By Liz Kimbrough
The Bukit Tigapuluh landscape in Indonesia has been sliced and diced by roads, opening its forests to threats from the outside. As forest vanishes in the region, so too does its population of endangered Sumatran tigers.
A rapidly expanding road network in Asia threatens to usher in similar problems for tigers (Panthera tigris) elsewhere in Indonesia and beyond. According to a new study published in the journal >Science Advances, nearly 24,000 kilometres of new roads will be built in tiger conservation landscapes (TCLs) in Asia by 2050.
A Sumatran tiger (Panthera tigris sumatrae). Photo by Rhett A. Butler/Mongabay.
Using a recently developed global roads data set, University of Michigan conservation ecologist Neil Carter and his colleagues calculated the extent of planned and existing road networks across a 13-country range in Asia and the potential impacts of those roads to the globally endangered tiger. The analyses covered a nearly 1.16-million-square-kilometre (448,000-square-mile) range across Bangladesh, Bhutan, Cambodia, China, India, Indonesia, Laos, Malaysia, Myanmar, Nepal, Russia, Thailand and Vietnam.
"Our analysis demonstrates that, overall, tigers face a ubiquitous and mounting threat from road networks across much of their 13-country range," Carter said in a statement.
Tigers are listed as >endangered on the IUCN Red List, with fewer than 4,000 individuals still remaining in the wild. Tiger conservation has been flagged as a global conservation priority, and the international initiative >TX2 has set a goal of doubling global tiger numbers between 2010 and 2022 (China's next "year of the tiger.")
Road construction contributes to three major threats to tigers: degradation of habitat, prey depletion, and poaching.
Years after their construction, even low-traffic logging roads can increase human access to remote areas and contribute to the hunting and poaching of tigers and their prey. Tigers have also been >killed by vehicle collisions in India and elsewhere.

Problems to solve:
A: According to the article on roads and tigers, how many kilometers of new roads will be built in tiger conservation landscapes in Asia by 2050?
B: Copy everything from "Tigers are listed" down to "depletion, and poaching." in the article on roads and tigers, swapping "habitat" for "forest".
C: Extend the article on roads and tigers with a few more sentences that pick up after its final sentence.
None of the collected data is needed for this work.

Collected data
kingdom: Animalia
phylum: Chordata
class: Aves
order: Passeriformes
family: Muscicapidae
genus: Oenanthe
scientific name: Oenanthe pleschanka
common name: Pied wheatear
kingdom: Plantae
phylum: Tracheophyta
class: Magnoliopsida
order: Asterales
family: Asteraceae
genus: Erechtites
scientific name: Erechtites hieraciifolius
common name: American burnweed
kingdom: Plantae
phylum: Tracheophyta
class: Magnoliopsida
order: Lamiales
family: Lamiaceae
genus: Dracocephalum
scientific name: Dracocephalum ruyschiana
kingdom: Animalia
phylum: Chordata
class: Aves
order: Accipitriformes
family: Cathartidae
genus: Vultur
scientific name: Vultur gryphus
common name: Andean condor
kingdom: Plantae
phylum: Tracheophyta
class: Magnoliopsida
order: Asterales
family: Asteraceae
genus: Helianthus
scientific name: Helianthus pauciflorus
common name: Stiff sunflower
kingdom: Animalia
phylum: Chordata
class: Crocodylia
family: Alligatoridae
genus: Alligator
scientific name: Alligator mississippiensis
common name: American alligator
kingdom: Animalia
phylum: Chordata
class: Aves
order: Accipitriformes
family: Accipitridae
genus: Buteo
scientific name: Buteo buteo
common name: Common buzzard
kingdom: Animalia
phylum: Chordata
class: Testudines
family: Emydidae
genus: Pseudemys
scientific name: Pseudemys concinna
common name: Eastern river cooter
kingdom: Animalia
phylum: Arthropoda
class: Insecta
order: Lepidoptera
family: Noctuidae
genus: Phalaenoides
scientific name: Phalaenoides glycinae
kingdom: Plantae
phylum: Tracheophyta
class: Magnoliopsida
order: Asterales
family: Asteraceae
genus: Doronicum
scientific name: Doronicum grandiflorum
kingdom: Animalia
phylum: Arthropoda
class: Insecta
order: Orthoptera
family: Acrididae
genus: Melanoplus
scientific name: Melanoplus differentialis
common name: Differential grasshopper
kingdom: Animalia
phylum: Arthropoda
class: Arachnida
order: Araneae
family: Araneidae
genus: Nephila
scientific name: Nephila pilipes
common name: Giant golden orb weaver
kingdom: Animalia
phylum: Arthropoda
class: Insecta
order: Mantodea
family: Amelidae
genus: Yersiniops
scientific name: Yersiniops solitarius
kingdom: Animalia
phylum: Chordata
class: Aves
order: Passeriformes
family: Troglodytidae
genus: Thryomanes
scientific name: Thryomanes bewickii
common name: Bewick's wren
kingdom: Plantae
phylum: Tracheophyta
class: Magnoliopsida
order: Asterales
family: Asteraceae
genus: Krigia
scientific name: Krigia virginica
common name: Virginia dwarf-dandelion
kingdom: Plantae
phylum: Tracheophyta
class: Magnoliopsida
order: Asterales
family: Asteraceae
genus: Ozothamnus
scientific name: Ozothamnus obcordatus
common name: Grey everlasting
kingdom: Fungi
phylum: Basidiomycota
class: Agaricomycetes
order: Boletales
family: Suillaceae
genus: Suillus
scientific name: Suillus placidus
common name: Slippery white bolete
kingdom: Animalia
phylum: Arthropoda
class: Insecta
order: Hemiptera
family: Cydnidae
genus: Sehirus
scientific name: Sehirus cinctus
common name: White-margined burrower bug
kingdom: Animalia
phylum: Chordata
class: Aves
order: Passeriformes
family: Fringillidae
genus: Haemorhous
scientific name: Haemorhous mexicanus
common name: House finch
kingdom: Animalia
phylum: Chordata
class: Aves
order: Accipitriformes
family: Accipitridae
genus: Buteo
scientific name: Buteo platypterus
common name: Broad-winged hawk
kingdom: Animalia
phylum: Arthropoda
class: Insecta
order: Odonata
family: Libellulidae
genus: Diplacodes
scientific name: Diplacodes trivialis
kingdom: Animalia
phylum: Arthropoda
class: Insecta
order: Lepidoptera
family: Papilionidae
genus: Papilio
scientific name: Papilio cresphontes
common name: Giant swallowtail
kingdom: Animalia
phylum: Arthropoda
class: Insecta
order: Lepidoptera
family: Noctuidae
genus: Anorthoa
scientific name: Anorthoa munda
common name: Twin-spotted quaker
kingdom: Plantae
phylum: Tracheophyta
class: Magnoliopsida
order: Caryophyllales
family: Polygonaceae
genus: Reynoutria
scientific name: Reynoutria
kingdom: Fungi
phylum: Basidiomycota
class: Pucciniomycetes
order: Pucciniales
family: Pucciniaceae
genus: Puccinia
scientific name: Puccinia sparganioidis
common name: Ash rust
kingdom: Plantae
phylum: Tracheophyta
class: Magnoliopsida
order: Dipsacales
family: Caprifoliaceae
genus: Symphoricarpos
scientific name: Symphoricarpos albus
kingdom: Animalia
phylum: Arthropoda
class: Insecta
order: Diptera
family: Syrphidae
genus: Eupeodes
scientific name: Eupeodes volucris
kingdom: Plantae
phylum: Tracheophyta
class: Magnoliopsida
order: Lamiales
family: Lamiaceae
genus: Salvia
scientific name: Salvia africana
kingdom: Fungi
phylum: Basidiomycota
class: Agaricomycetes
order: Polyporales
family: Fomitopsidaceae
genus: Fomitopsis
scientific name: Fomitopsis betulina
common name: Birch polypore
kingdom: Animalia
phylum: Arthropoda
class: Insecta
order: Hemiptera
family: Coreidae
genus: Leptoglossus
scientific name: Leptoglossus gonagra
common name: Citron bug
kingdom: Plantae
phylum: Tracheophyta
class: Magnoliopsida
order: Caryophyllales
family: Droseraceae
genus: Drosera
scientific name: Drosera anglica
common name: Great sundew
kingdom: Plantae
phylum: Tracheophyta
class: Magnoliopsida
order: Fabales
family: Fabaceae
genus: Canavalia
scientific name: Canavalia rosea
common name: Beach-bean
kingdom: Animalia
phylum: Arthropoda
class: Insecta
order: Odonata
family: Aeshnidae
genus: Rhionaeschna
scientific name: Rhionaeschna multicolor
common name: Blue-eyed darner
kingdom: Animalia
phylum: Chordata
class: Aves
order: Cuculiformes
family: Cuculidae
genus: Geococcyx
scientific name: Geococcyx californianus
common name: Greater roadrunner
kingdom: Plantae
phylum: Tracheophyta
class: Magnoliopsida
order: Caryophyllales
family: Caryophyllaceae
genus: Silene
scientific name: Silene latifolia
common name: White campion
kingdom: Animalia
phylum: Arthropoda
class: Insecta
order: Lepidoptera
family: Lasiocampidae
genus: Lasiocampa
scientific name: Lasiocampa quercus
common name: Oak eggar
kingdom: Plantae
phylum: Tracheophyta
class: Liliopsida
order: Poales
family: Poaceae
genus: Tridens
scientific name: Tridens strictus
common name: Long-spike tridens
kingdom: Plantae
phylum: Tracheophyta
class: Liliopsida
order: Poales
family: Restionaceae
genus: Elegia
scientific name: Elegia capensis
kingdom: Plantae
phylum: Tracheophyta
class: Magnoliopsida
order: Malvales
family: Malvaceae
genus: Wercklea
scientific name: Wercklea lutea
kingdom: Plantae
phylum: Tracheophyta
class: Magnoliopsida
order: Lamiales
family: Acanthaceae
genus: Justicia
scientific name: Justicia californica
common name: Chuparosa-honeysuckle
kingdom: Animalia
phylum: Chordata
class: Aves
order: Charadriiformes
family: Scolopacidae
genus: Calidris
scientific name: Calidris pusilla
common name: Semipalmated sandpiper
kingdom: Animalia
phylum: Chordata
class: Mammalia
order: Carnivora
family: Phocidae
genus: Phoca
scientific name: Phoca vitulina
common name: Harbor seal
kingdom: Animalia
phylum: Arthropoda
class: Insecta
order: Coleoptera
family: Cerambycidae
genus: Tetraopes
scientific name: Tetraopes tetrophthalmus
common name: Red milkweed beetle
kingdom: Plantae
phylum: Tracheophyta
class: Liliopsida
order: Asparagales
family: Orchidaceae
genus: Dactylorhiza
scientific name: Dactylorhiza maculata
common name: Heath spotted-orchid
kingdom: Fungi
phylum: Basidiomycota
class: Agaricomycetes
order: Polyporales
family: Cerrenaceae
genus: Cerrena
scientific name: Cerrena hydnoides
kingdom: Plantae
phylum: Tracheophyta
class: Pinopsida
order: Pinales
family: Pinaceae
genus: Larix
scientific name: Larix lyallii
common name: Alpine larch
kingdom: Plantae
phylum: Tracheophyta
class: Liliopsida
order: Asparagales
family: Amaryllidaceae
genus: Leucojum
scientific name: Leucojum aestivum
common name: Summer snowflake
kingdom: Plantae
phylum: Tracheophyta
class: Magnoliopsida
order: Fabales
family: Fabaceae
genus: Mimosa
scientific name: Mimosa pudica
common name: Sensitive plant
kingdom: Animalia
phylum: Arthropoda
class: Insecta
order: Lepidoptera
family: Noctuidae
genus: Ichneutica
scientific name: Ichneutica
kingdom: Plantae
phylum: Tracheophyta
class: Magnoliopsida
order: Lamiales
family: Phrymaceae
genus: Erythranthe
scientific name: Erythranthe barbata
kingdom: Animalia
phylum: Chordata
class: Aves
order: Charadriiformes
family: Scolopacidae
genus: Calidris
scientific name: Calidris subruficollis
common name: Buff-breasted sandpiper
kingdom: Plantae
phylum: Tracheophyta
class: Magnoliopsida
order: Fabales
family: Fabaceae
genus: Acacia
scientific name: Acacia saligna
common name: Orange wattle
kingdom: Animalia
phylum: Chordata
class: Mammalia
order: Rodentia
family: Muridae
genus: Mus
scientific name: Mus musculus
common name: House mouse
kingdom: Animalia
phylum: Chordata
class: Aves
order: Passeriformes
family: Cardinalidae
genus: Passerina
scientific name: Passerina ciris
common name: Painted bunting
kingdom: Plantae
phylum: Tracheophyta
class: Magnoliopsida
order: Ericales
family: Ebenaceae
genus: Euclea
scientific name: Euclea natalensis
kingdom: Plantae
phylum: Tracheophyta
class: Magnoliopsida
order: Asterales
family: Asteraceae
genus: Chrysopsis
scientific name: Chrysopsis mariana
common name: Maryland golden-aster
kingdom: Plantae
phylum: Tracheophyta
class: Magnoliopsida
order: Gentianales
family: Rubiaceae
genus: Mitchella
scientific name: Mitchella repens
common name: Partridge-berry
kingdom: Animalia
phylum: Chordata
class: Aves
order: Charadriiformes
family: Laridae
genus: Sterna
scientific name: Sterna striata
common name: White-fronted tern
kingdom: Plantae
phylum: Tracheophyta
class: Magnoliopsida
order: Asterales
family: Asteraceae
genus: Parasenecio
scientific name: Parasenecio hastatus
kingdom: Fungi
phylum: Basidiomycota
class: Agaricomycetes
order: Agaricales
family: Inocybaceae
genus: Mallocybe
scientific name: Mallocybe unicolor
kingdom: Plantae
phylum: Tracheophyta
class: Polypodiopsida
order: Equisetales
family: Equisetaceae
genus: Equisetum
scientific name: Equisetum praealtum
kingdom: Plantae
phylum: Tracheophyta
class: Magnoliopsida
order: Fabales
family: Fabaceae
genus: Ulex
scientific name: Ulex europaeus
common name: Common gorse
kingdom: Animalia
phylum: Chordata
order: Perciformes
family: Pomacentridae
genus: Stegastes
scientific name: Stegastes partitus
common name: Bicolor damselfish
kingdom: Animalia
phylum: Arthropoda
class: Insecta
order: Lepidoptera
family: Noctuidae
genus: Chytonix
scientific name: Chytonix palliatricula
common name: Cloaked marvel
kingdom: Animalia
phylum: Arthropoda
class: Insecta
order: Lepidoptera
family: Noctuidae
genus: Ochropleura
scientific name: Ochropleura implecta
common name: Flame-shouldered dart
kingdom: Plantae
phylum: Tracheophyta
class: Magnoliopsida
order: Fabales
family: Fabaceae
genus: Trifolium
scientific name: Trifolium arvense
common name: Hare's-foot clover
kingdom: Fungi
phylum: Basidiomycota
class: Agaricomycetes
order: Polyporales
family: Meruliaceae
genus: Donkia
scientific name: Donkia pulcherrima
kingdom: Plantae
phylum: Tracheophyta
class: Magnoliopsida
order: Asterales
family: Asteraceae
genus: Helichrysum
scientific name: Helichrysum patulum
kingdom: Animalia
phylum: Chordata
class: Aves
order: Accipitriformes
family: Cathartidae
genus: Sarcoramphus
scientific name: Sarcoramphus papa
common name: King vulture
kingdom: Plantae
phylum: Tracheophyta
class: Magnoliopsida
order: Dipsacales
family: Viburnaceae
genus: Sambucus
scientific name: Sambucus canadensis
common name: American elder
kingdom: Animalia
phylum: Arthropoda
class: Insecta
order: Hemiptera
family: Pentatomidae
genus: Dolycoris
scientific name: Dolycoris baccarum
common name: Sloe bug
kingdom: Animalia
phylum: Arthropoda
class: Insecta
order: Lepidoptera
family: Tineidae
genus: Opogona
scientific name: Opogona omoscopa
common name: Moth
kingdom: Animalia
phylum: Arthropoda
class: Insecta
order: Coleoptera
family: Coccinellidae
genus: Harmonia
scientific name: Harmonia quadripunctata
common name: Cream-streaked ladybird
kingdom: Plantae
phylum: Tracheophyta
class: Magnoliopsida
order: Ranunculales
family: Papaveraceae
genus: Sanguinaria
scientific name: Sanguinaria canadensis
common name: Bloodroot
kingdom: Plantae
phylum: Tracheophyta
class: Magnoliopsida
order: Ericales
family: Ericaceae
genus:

Answers by item:
A: Nearly 24,000 kilometers of new roads.

B:
Tigers are listed as >endangered on the IUCN Red List, with fewer than 4,000 individuals still remaining in the wild. Tiger conservation has been flagged as a global conservation priority, and the international initiative >TX2 has set a goal of doubling global tiger numbers between 2010 and 2022 (China's next "year of the tiger.")
Road construction contributes to three major threats to tigers: degradation of forest, prey depletion, and poaching.

C:
Royal Bengal tiger in Corbett National Park. Photo by Udayan Dasgupta/Mongabay.
In the Kerinci Seblat region of Sumatra, tigers >avoid public roads. This behaviour is suspected in other areas and represents a significant barrier to tiger movement, with the potential to isolate populations onto tiger "islands." The genetic variation that comes from tigers breeding with different populations is important to a resilient, healthy, and increasing tiger population. Maintaining wilderness corridors where tigers can move freely is of great concern to conservationists.
Areas of habitat that can support at least five adult tigers and where tigers have been spotted in the past 10 years are designated tiger conservation landscapes. The preservation of TCLs is considered crucial for the recovery of the species. Currently, 134,000 km (83,300 mi) of roads traverse the 76 known TCLs.
According to the study, these roads may be decreasing tiger and prey abundance by more than 20%, a finding that the paper calls "a highly troubling warning sign for tiger recovery and ecosystems in Asia."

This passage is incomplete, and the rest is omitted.